Here, Appellant, a convicted felon, acted in violation of the law by carrying a
firearm. See S.C. Code Ann. § 16-23-500 (Supp. 2013). In addition to being in
unlawful possession of a firearm, there is no evidence to suggest Appellant was
without fault in bringing on the difficulty. Earlier on the day of the shooting,
Appellant exchanged murderous threats with Victim in front of Victim's house. In
spite of this contentious history, Appellant approached Victim's driveway while
carrying a gun. See State v. Smith, 391 S.C. 408, 414, 706 S.E.2d 12, 15-16 (2011)
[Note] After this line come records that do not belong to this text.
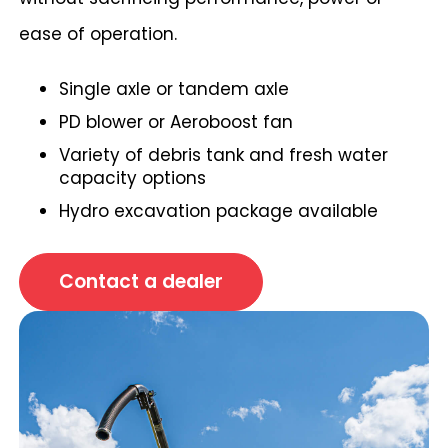
ease of operation.
Single axle or tandem axle
PD blower or Aeroboost fan
Variety of debris tank and fresh water
capacity options
Hydro excavation package available
Contact a dealer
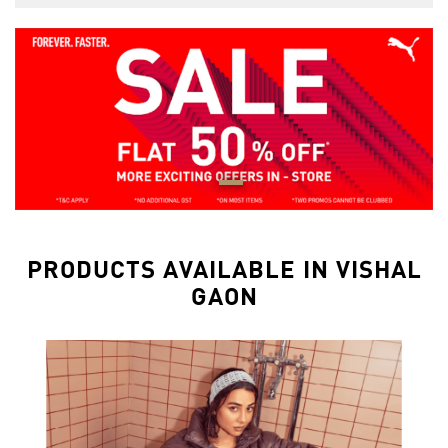
PRODUCTS AVAILABLE IN VISHAL
GAON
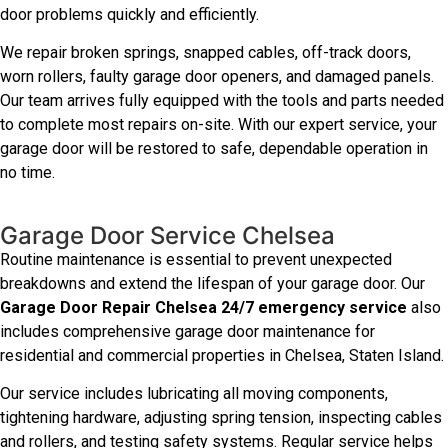
door problems quickly and efficiently.
We repair broken springs, snapped cables, off-track doors,
worn rollers, faulty garage door openers, and damaged panels.
Our team arrives fully equipped with the tools and parts needed
to complete most repairs on-site. With our expert service, your
garage door will be restored to safe, dependable operation in
no time.
Garage Door Service Chelsea
Routine maintenance is essential to prevent unexpected
breakdowns and extend the lifespan of your garage door. Our
Garage Door Repair Chelsea 24/7 emergency service
also
includes comprehensive garage door maintenance for
residential and commercial properties in Chelsea, Staten Island.
Our service includes lubricating all moving components,
tightening hardware, adjusting spring tension, inspecting cables
and rollers, and testing safety systems. Regular service helps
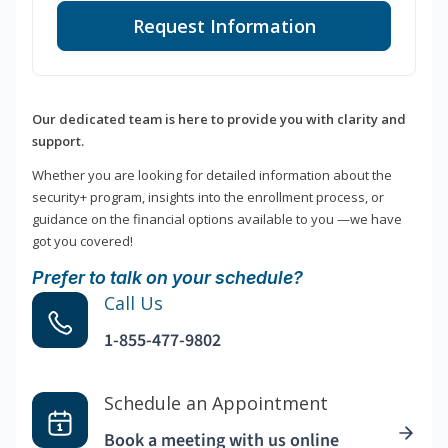
Request Information
Our dedicated team is here to provide you with clarity and
support.
Whether you are looking for detailed information about the
security+ program, insights into the enrollment process, or
guidance on the financial options available to you —we have
got you covered!
Prefer to talk on your schedule?
Call Us
1-855-477-9802
Schedule an Appointment
Book a meeting with us online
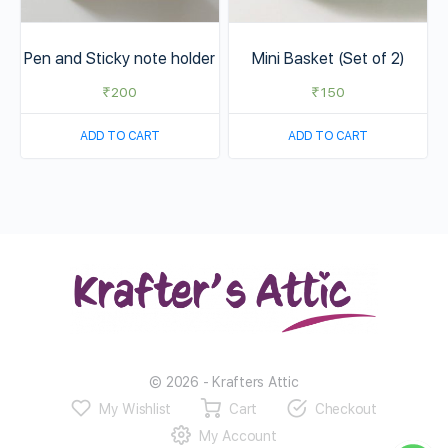
Pen and Sticky note holder
Mini Basket (Set of 2)
₹
200
₹
150
ADD TO CART
ADD TO CART
© 2026 - Krafters Attic
My Wishlist
Cart
Checkout
My Account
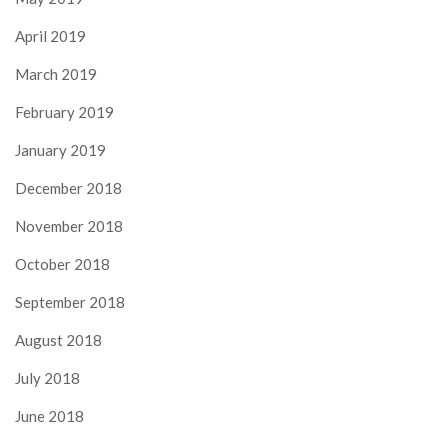
April 2019
March 2019
February 2019
January 2019
December 2018
November 2018
October 2018
September 2018
August 2018
July 2018
June 2018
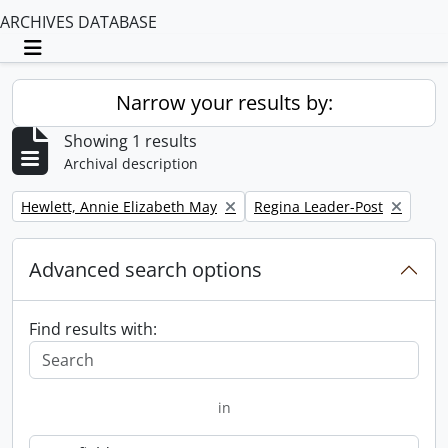
ARCHIVES DATABASE
Toggle navigation
Narrow your results by:
Showing 1 results
Archival description
Remove filter:
Remove filter:
Hewlett, Annie Elizabeth May
Regina Leader-Post
Advanced search options
Find results with:
in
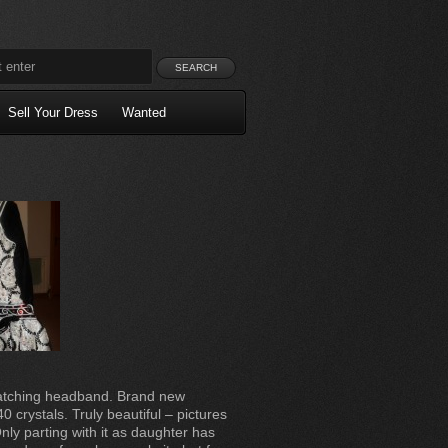
Sell Your Dress
Wanted
matching headband. Brand new
0 crystals. Truly beautiful – pictures
Only parting with it as daughter has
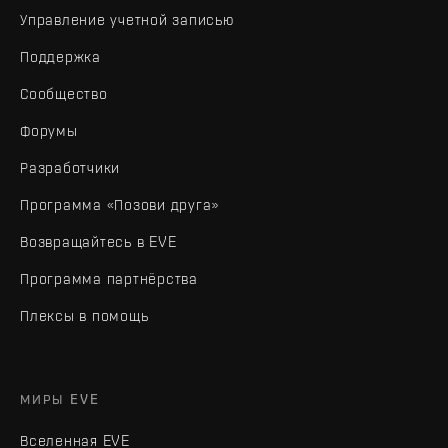
Управление учетной записью
Поддержка
Сообщество
Форумы
Разработчики
Программа «Позови друга»
Возвращайтесь в EVE
Программа партнёрства
Плексы в помощь
МИРЫ EVE
Вселенная EVE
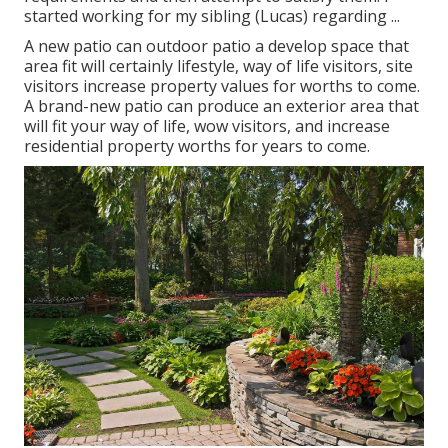
started working for my sibling (Lucas) regarding ...
A new patio can outdoor patio a develop space that
area fit will certainly lifestyle, way of life visitors, site
visitors increase property values for worths to come.
A brand-new patio can produce an exterior area that
will fit your way of life, wow visitors, and increase
residential property worths for years to come.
(holding the trial court properly refused to charge the jury on involuntary
manslaughter where there was no evidence to indicate that the appellant lawfully
armed himself in self-defense given that the appellant engaged in a drug deal,
while armed with a loaded gun, knowing the victim owed him money from a
previous drug transaction); State v. Cabrera-Pena, 361 S.C. 372, 383-84, 605
S.E.2d 522, 528 (2004) (finding the appellant was not entitled to an involuntary
manslaughter charge because his conduct in arming himself with a deadly weapon
and waiting to confront the victim was not a lawful activity and, his conduct, in
turn, created the volatile circumstances that led to the victim's death).
Accordingly, the trial court did not commit error in denying Appellant's request for
a charge on involuntary manslaughter.
For the foregoing reasons, Appellant's conviction is AFFIRMED.
HUFF, GEATHERS, and LOCKEMY, JJ., concur.